The promise
Every dealer level we publish gets graded against what price actually did the next session. We bank the grade next to the measurements that produced it, so anyone can reproduce the rate from the data. Nothing gets retold after the close, and the sample size always ships with the rate.
What gets published
Twice a market day, for the most options-active names:
- The call wall. Where dealer hedging tends to defend a move up.
- The put wall. Where it tends to defend a move down.
- The gamma flip. Where hedging switches from pinning a range to chasing the trend.
- Heat. A one-number read on how active a name is right now.
- Plays at the walls. The covered-call and cash-secured-put strikes worth selling, sized to the levels.
How accuracy gets measured
The morning after each close, an automated pass reads yesterday's walls and asks one question of each: did price stay near it, move away from it, blow through it, or never test it? Those are the four grades, pinned, rejected, broke, and untested. Each is a fixed-threshold math question, applied the same way to every name. No human judgment touches the call.
What we publish about ourselves
The homepage "scored in public" line is our cumulative held-rate over time: how often our walls held when actually tested, from the first scored session to the latest. A Wilson 95% band rides with it and narrows as the sample grows. The rate publishes at n=30 tested walls; below that the section shows counts only.

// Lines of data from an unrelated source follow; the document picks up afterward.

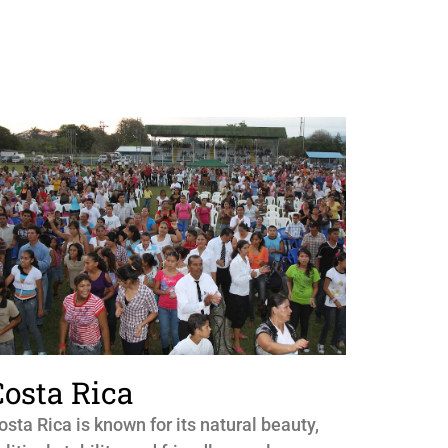
Costa Rica
osta Rica is known for its natural beauty,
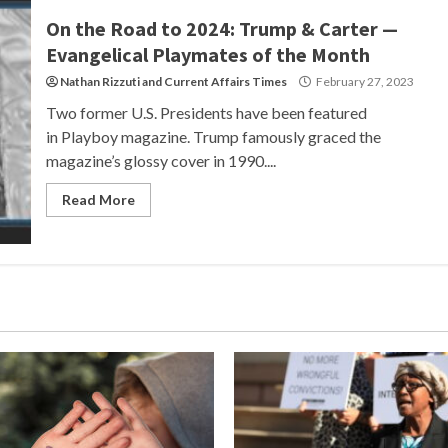
On the Road to 2024: Trump & Carter —
Evangelical Playmates of the Month
Nathan Rizzuti
and
Current Affairs Times
February 27, 2023
Two former U.S. Presidents have been featured
in Playboy magazine. Trump famously graced the
magazine’s glossy cover in 1990....
Read More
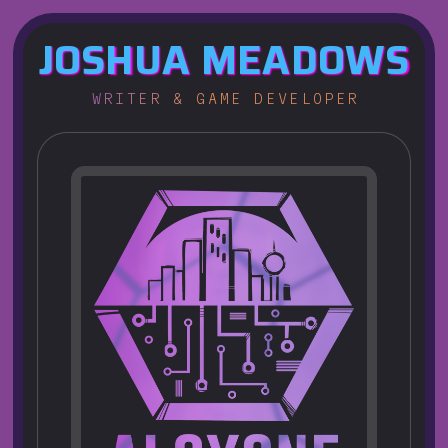
JOSHUA
MEADOWS
WRITER & GAME DEVELOPER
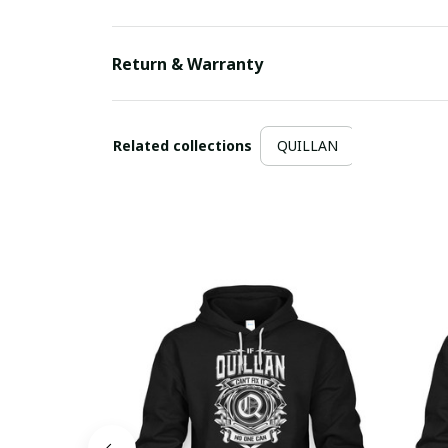
Return & Warranty
Related collections
QUILLAN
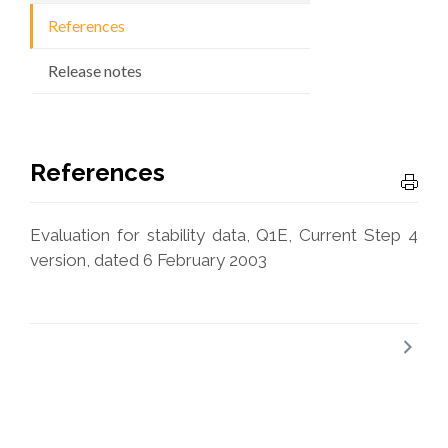
References
Release notes
References
Evaluation for stability data, Q1E, Current Step 4
version, dated 6 February 2003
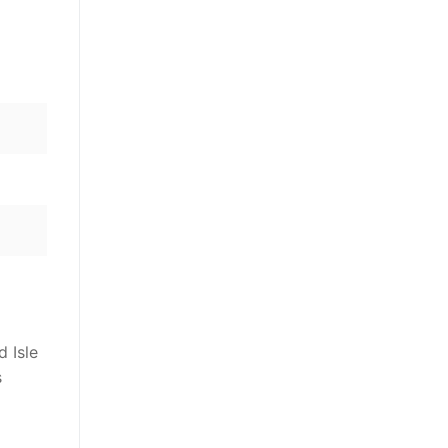
d Isle
s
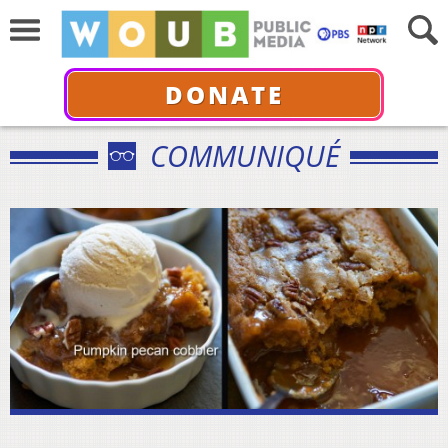
DONATE
COMMUNIQUÉ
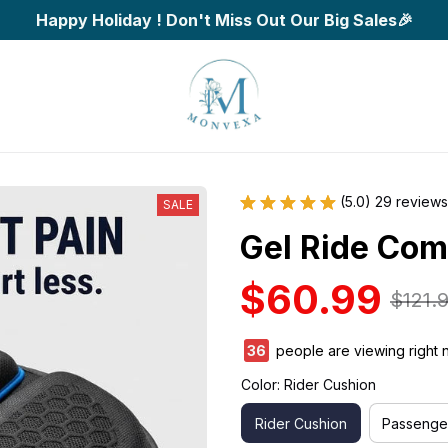
Happy Holiday ! Don't Miss Out Our Big Sales🎉
(5.0) 29 reviews
SALE
Gel Ride Com
$60.99
$121.
40
people are viewing right 
Color: Rider Cushion
Rider Cushion
Passenge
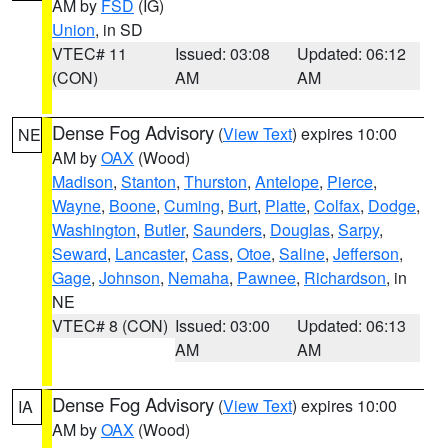
AM by
FSD
(IG)
Union
, in SD
VTEC# 11
Issued: 03:08
Updated: 06:12
(CON)
AM
AM
Dense Fog Advisory
(
View Text
) expires 10:00
NE
AM by
OAX
(Wood)
Madison
,
Stanton
,
Thurston
,
Antelope
,
Pierce
,
Wayne
,
Boone
,
Cuming
,
Burt
,
Platte
,
Colfax
,
Dodge
,
Washington
,
Butler
,
Saunders
,
Douglas
,
Sarpy
,
Seward
,
Lancaster
,
Cass
,
Otoe
,
Saline
,
Jefferson
,
Gage
,
Johnson
,
Nemaha
,
Pawnee
,
Richardson
, in
NE
VTEC# 8 (CON)
Issued: 03:00
Updated: 06:13
AM
AM
Dense Fog Advisory
(
View Text
) expires 10:00
IA
AM by
OAX
(Wood)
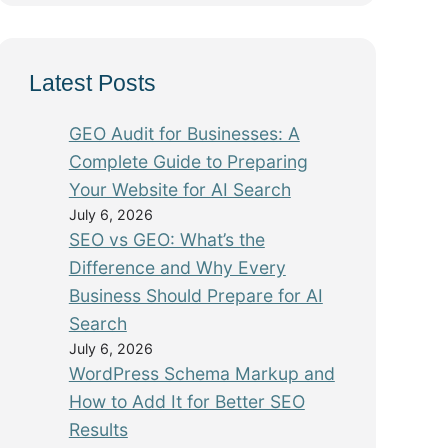
Latest Posts
GEO Audit for Businesses: A
Complete Guide to Preparing
Your Website for AI Search
July 6, 2026
SEO vs GEO: What’s the
Difference and Why Every
Business Should Prepare for AI
Search
July 6, 2026
WordPress Schema Markup and
How to Add It for Better SEO
Results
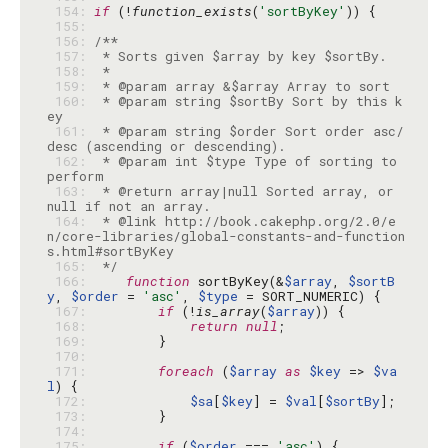
 154: 
if
 (!
function_exists
(
'sortByKey'
 155: 
 156: 
 157: 
 158: 
 159: 
 160: 
 * @param string $sortBy Sort by this k
 161: 
 * @param string $order Sort order asc/
 162: 
 * @param int $type Type of sorting to 
 163: 
 * @return array|null Sorted array, or 
 164: 
 * @link http://book.cakephp.org/2.0/e
n/core-libraries/global-constants-and-function
 165: 
 */
 166: 
function
 sortByKey(&
$array
, 
$sortB
y
, 
$order
 = 
'asc'
, 
$type
 167: 
if
 (!
is_array
(
$array
 168: 
return
null
 169: 
 170: 
 171: 
foreach
 (
$array
as
$key
 => 
$va
l
 172: 
$sa
[
$key
] = 
$val
[
$sortBy
 173: 
 174: 
 175: 
if
 (
$order
 === 
'asc'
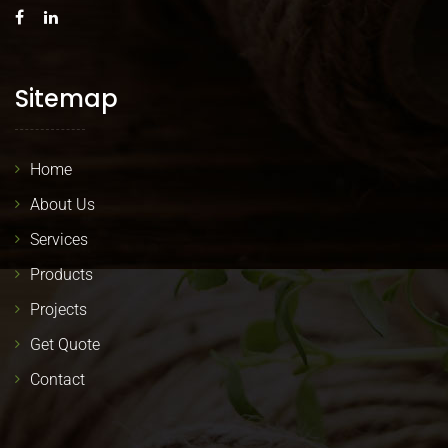
Sitemap
Home
About Us
Services
Products
Projects
Get Quote
Contact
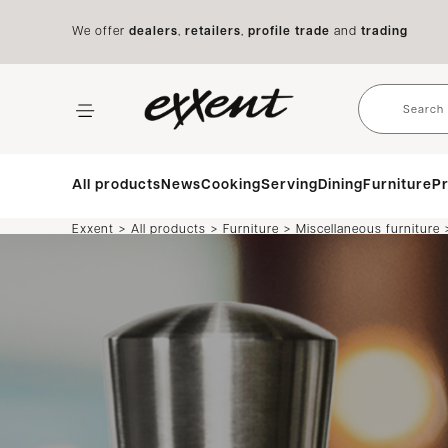
We offer
dealers
,
retailers
,
profile trade
and
trading
All products
News
Cooking
Serving
Dining
Furniture
Pr
>
>
>
Exxent
All products
Furniture
Miscellaneous furniture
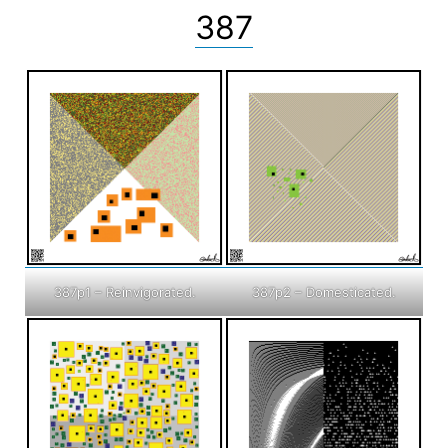
387
387p1 – Reinvigorated.
387p2 – Domesticated.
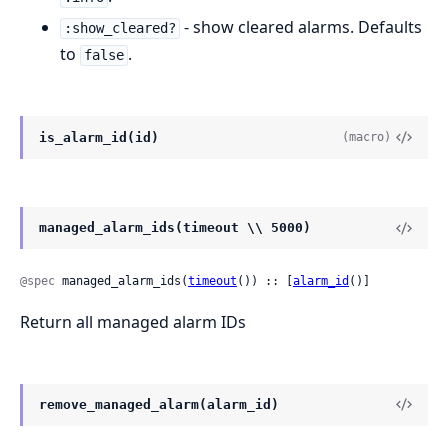
- show cleared alarms. Defaults
:show_cleared?
to
.
false
is_alarm_id(id)
(macro)
managed_alarm_ids(timeout \\ 5000)
@spec
 managed_alarm_ids(
timeout
()) :: [
alarm_id
()]
Return all managed alarm IDs
remove_managed_alarm(alarm_id)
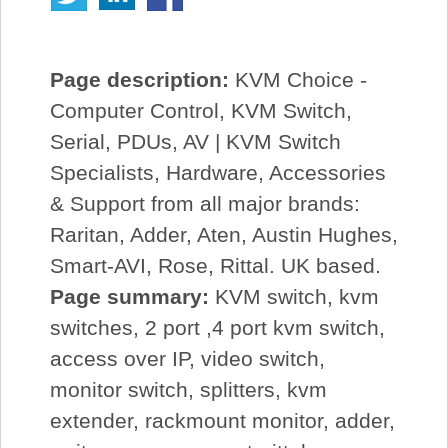
Page description:
KVM Choice -
Computer Control, KVM Switch,
Serial, PDUs, AV | KVM Switch
Specialists, Hardware, Accessories
& Support from all major brands:
Raritan, Adder, Aten, Austin Hughes,
Smart-AVI, Rose, Rittal. UK based.
Page summary:
KVM switch, kvm
switches, 2 port ,4 port kvm switch,
access over IP, video switch,
monitor switch, splitters, kvm
extender, rackmount monitor, adder,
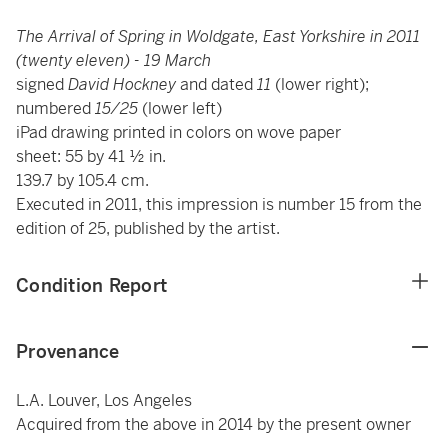
The Arrival of Spring in Woldgate, East Yorkshire in 2011
(twenty eleven) - 19 March
signed
David Hockney
and dated
11
(lower right);
numbered
15/25
(lower left)
iPad drawing printed in colors on wove paper
sheet: 55 by 41 ½ in.
139.7 by 105.4 cm.
Executed in 2011, this impression is number 15 from the
edition of 25, published by the artist.
Condition Report
Provenance
L.A. Louver, Los Angeles
Acquired from the above in 2014 by the present owner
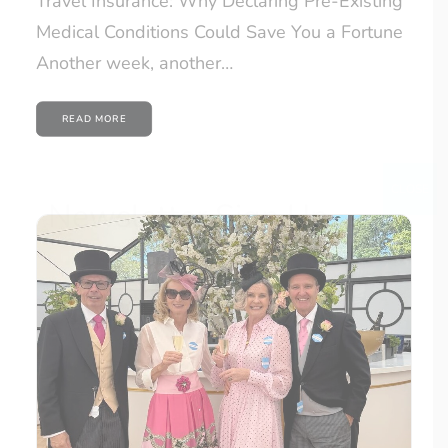
Travel Insurance: Why Declaring Pre-Existing
Medical Conditions Could Save You a Fortune
Another week, another…
READ MORE
CLOSE
Newsletter Sign Up
Would you like to hear from us with news,
offers and travel advice? Sign up to our
newsletter today!
Email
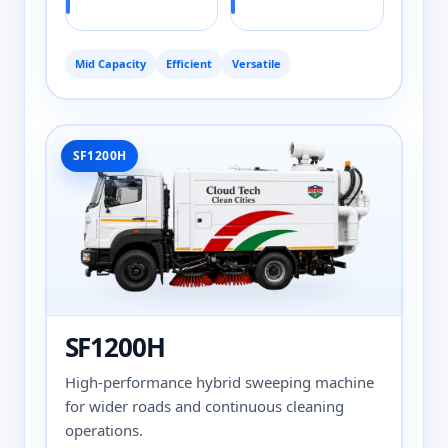
Mid Capacity
Efficient
Versatile
SF1200H
SF1200H
High-performance hybrid sweeping machine
for wider roads and continuous cleaning
operations.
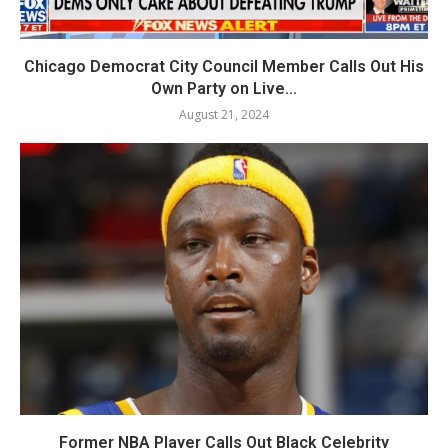
Chicago Democrat City Council Member Calls Out His
Own Party on Live...
August 21, 2024
Former NBA Player Calls Out Black Celebrity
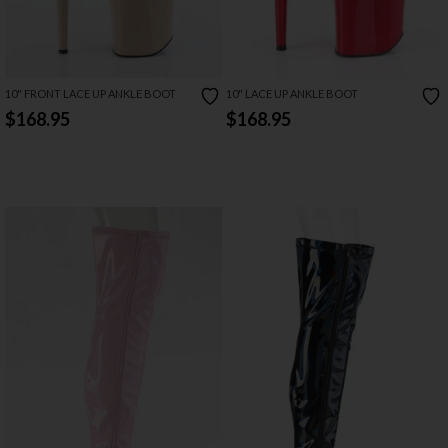
10" FRONT LACE UP ANKLE BOOT
10" LACE UP ANKLE BOOT
$168.95
$168.95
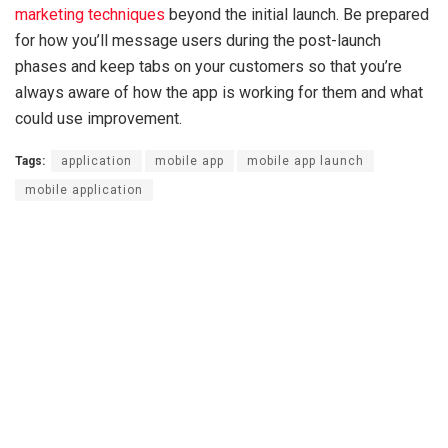
marketing techniques
beyond the initial launch. Be prepared
for how you’ll message users during the post-launch
phases and keep tabs on your customers so that you’re
always aware of how the app is working for them and what
could use improvement.
Tags:
application
mobile app
mobile app launch
mobile application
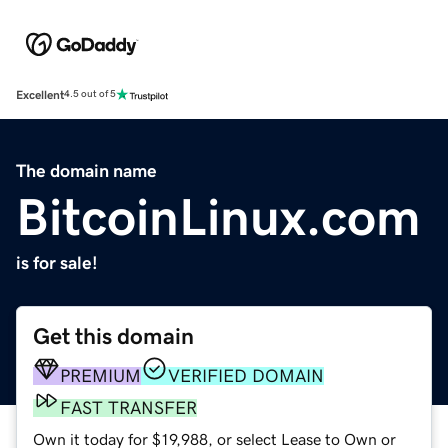
Excellent
4.5 out of 5
The domain name
BitcoinLinux.com
is for sale!
Get this domain
PREMIUM
VERIFIED DOMAIN
FAST TRANSFER
Own it today for $19,988, or select Lease to Own or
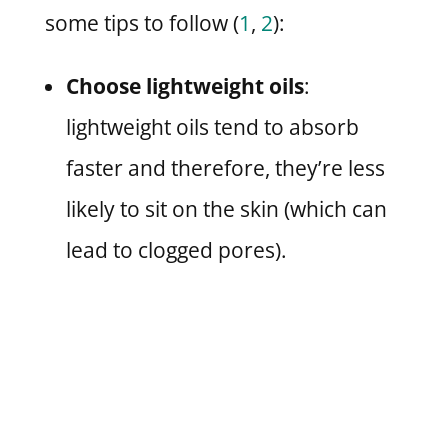
some tips to follow (
1
,
2
):
Choose lightweight oils
:
lightweight oils tend to absorb
faster and therefore, they’re less
likely to sit on the skin (which can
lead to clogged pores).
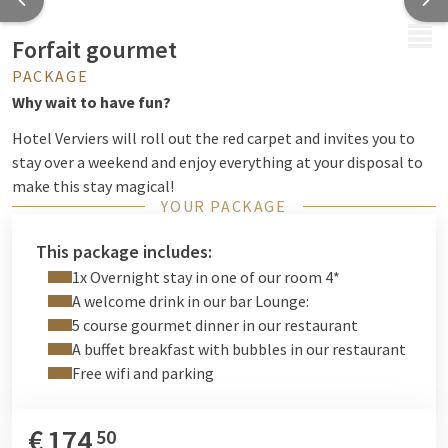
MENU
Forfait gourmet
PACKAGE
Why wait to have fun?
Hotel Verviers will roll out the red carpet and invites you to
stay over a weekend and enjoy everything at your disposal to
make this stay magical!
YOUR PACKAGE
This package includes:
1x Overnight stay in one of our room 4*
A welcome drink in our bar Lounge:
5 course gourmet dinner in our restaurant
A buffet breakfast with bubbles in our restaurant
Free wifi and parking
€
174
50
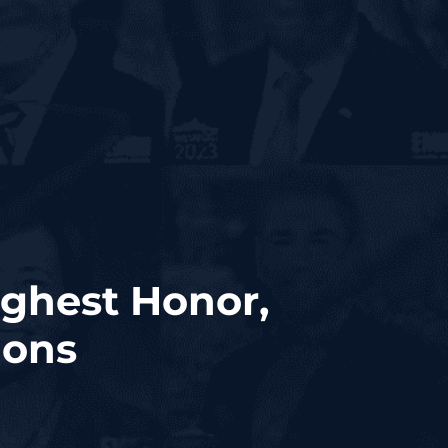
ghest Honor,
ions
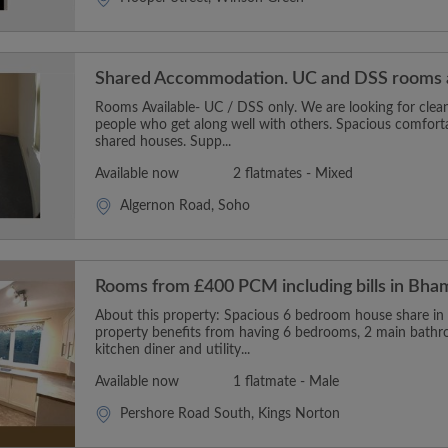
Shared Accommodation. UC and DSS rooms a
Rooms Available- UC / DSS only. We are looking for clean
people who get along well with others. Spacious comfort
shared houses. Supp...
Available now
2 flatmates - Mixed
Algernon Road, Soho
Rooms from £400 PCM including bills in Bha
About this property: Spacious 6 bedroom house share in
property benefits from having 6 bedrooms, 2 main bath
kitchen diner and utility...
Available now
1 flatmate - Male
Pershore Road South, Kings Norton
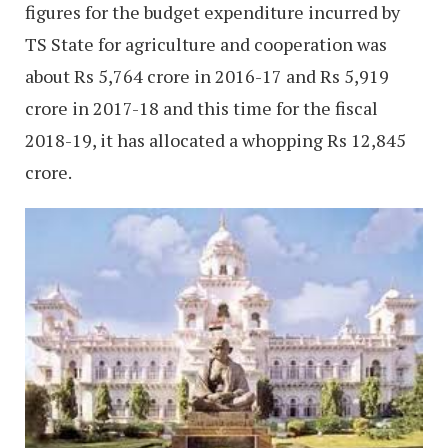
figures for the budget expenditure incurred by
TS State for agriculture and cooperation was
about Rs 5,764 crore in 2016-17 and Rs 5,919
crore in 2017-18 and this time for the fiscal
2018-19, it has allocated a whopping Rs 12,845
crore.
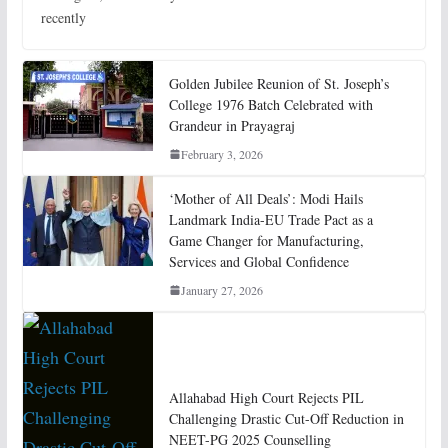
recently
Golden Jubilee Reunion of St. Joseph’s
College 1976 Batch Celebrated with
Grandeur in Prayagraj
February 3, 2026
‘Mother of All Deals’: Modi Hails
Landmark India-EU Trade Pact as a
Game Changer for Manufacturing,
Services and Global Confidence
January 27, 2026
Allahabad High Court Rejects PIL
Challenging Drastic Cut-Off Reduction in
NEET-PG 2025 Counselling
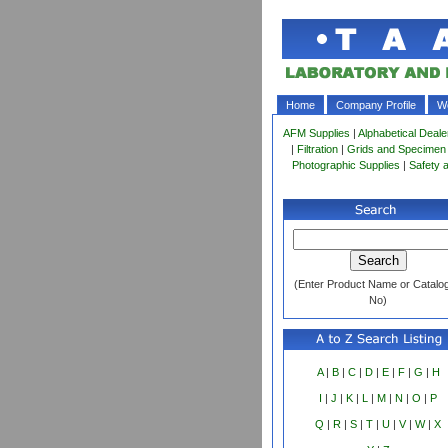
Home
Company Profile
Wo
AFM Supplies
|
Alphabetical Deale
|
Filtration
|
Grids and Specimen
Photographic Supplies
|
Safety 
(Enter Product Name or Catalo
No)
A
|
B
|
C
|
D
|
E
|
F
|
G
|
H
I
|
J
|
K
|
L
|
M
|
N
|
O
|
P
Q
|
R
|
S
|
T
|
U
|
V
|
W
|
X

We publish a rate, not a dollar P&L. The rate is our honest claim; the trade sized to it is yours. The denominator is tested walls only (held + broke), so untested walls never pad it. Per-ticker reliability shows on each name's page once it has enough scored walls to mean something, and the Friday card posts the week's universe-wide grades to Discord. These are our live calls, computed once and read everywhere, so no two surfaces disagree.
Each scored level also carries a hold-rate: how often a wall there has held when tested, measured across the past year of sessions. It's the base rate behind the level, a deeper read than the running tally above.
The fine print
A few conventions are baked into the numbers. None is a mistake; they are the standard lane, worth knowing if you cross-check against another source.
- Dealer positioning is a model, not a measurement. The gamma figures assume the standard convention that dealers are long the call side and short the put side. Real books carry both and are not observable from outside a firm. Read the walls and the flip as a probability map, never a claim about who is literally long or short.
- Horizons. Unusual and Premium rows carry a horizon badge by days-to-expiry: weekly (1 to 7), monthly (8 to 45, the wheel range), and LEAPS (46+). 0DTE is filtered out. The badge helps you self-filter; it never changes the ranking.
- Confluence. When a wall sits within 0.5% of a standard Fibonacci retracement of the trailing ~60-session swing, the row says so. It is a credibility multiplier on the wall, not a level of its own.
- ATR is a simple average. We use the arithmetic mean of the trailing 14 true ranges, not Wilder's smoothing. More reproducible and easier to audit; expect a few cents of difference from a charting platform.
Why this matters
Most accounts and most paid services publish calls and never publish their hit rate. A 64% claim at n=8 is noise; the same claim at n=200 is signal. We publish the rate, the count, and the window, every time. That record banks over real scored sessions; nobody can generate it on demand, and that is the part nobody can clone.